The company will set aside $300 million for FTTN deployment--$70 million to $100 million this year and $200 million next year--with the goal of reaching 1.5 million homes. Qwest plans to offer 20 Mb/s broadband speeds but, Mueller said, “with pair-bonding technology, it may be possible to double that speed.”
Mueller seemed to puzzle analysts somewhat by maintaining that, despite its commitment to FTTN, the company would not alter its current strategy of using DirecTV as its partner for video services. “We’re not having a new video strategy,” Mueller said. “We’re staying with DirecTV. We’ll take advantage of any products and services that come over higher-speed [connections], even maybe backhaul opportunities.”
A mix of high-speed services will justify the FTTN investment, Mueller said, declining to be much more specific. “It’s our belief that there will be plenty of products and services that will flow over high-speed bandwidth. To have it pinned down to one or the other…We wouldn’t share our return factors on that…We really believe this is a prudent spend.”
“I can’t give you all the products and services today that would be put on there,” he said later. “It would be crazy to think I knew them all.”
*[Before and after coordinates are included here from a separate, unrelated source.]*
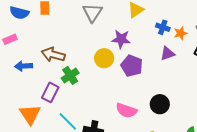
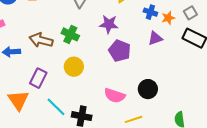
yellow circle: (104, 58) -> (74, 67), moved
green cross: (70, 75) -> (70, 34), moved, turned -30

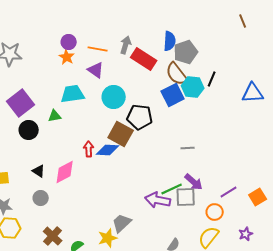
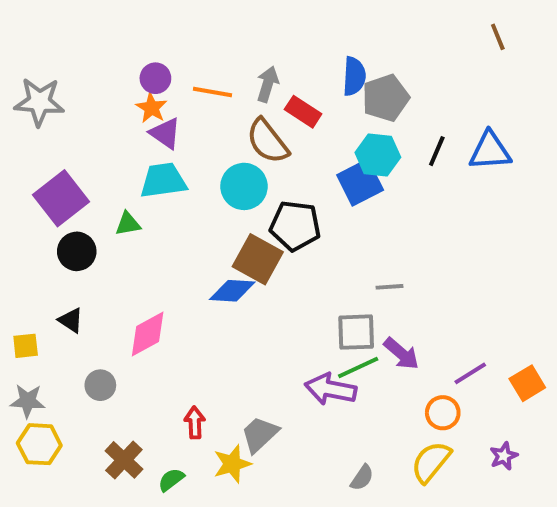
red rectangle: (144, 59) -> (303, 112), size x0.7
purple triangle: (96, 70) -> (165, 133), moved
brown semicircle: (177, 74) -> (268, 141), moved
cyan hexagon: (193, 87) -> (378, 155), moved
blue triangle: (253, 93) -> (490, 151), moved
red arrow: (89, 149) -> (195, 423), moved
black triangle: (39, 171) -> (71, 320), moved
gray square: (186, 197) -> (356, 332), moved

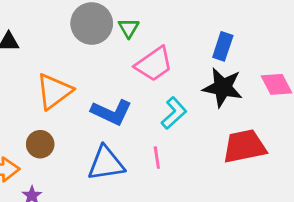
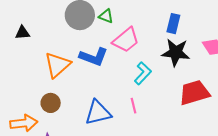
green triangle: (129, 28) -> (106, 16), turned -35
blue L-shape: (111, 112) -> (94, 57), moved

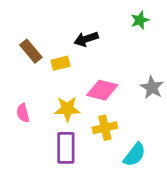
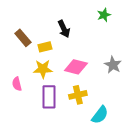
black arrow: (86, 39) -> (64, 29), turned -96
yellow star: (67, 109) -> (43, 69), moved
purple rectangle: (66, 148) -> (49, 97), moved

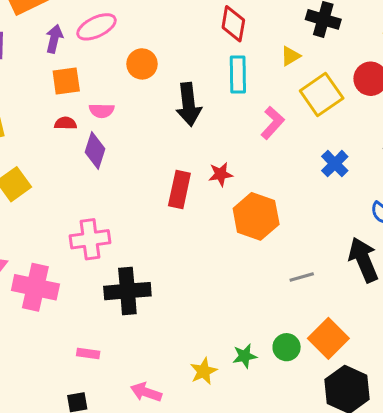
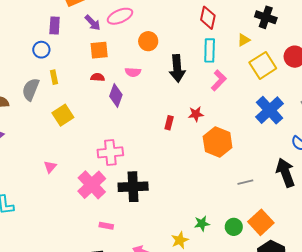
purple arrow: (54, 39) -> (93, 23), turned 120
pink semicircle: (102, 111) -> (133, 72), moved
pink L-shape: (273, 123) -> (219, 80), moved
blue cross: (335, 164) -> (270, 110), size x1.6
red rectangle: (179, 189) -> (169, 123), size x0.6
pink cross: (35, 287) -> (92, 185), moved, turned 32
green star: (245, 356) -> (202, 224), moved

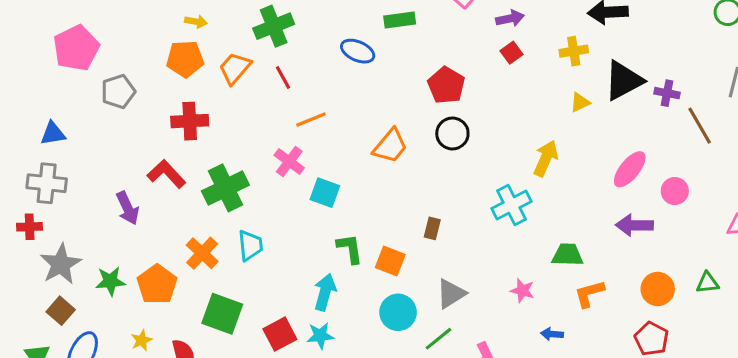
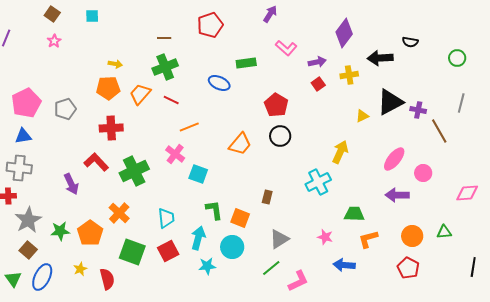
pink pentagon: (76, 48) -> (26, 103), moved
yellow cross: (574, 51) -> (349, 75), moved
red line: (283, 78) -> (171, 100), turned -35
cyan trapezoid: (250, 245) -> (166, 218), moved
cyan circle: (398, 312) -> (232, 247), moved
red square: (280, 334) -> (168, 251), moved
blue arrow: (552, 334) -> (344, 265), size x1.5
cyan star: (320, 336) -> (207, 266), moved

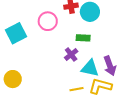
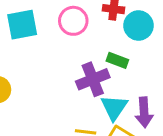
purple cross: (71, 55) -> (93, 79), size x1.5
cyan triangle: (90, 68) -> (114, 107), turned 36

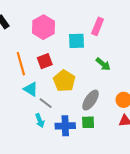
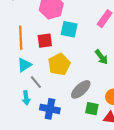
cyan square: (76, 41) -> (69, 29), moved
cyan triangle: (31, 89) -> (24, 65), turned 42
green square: (88, 122) -> (92, 109), moved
One analyst registered discomfort with that uncertainty, particularly in the absence of a terrestrial video service--the most obvious offering to yield a return on fiber deployment. “It definitely makes me nervous that there’s an expectation that there will be, in a very general sense, new prods and services that generate a return on invested capital as opposed to a clear and precise perspective as to exactly how the return is going to be realized,” the analyst said.
Mueller replied, “Next question,” and moved on.
Though the new CEO referred to the company’s deployment goal as 1.5 million “additional” homes, he declined to say how many homes Qwest currently reaches with FTTN.
“I don’t think the FTTN announcement is any different than what we’ve been doing other than we’re accelerating it a bit,” he said.
Qwest has well over 10 million homes in its footprint.
Analysts have suggested recently that Adtran has already begun assisting Qwest's FTTN rollout, since the equipment vendor has attributed more than 10% if its revenue in the past two quarters to Qwest.
"Qwest had previously deployed NextLevel’s VDSL solution, acquired and we believe subsequently discontinued by Motorola, which likely spurred its search for new vendors," Morgan Keegan analyst Simon Leopold said in a research note today. "Qwest already purchased DSLAMs from Adtran, and we view the DSL-based FTTN business as incremental. The award may include Adtran’s new Total Access 5000 FTTx multi-service access node. We think it is reasonable to expect Qwest to spend $70 million to $100 million with Adtran in 2008."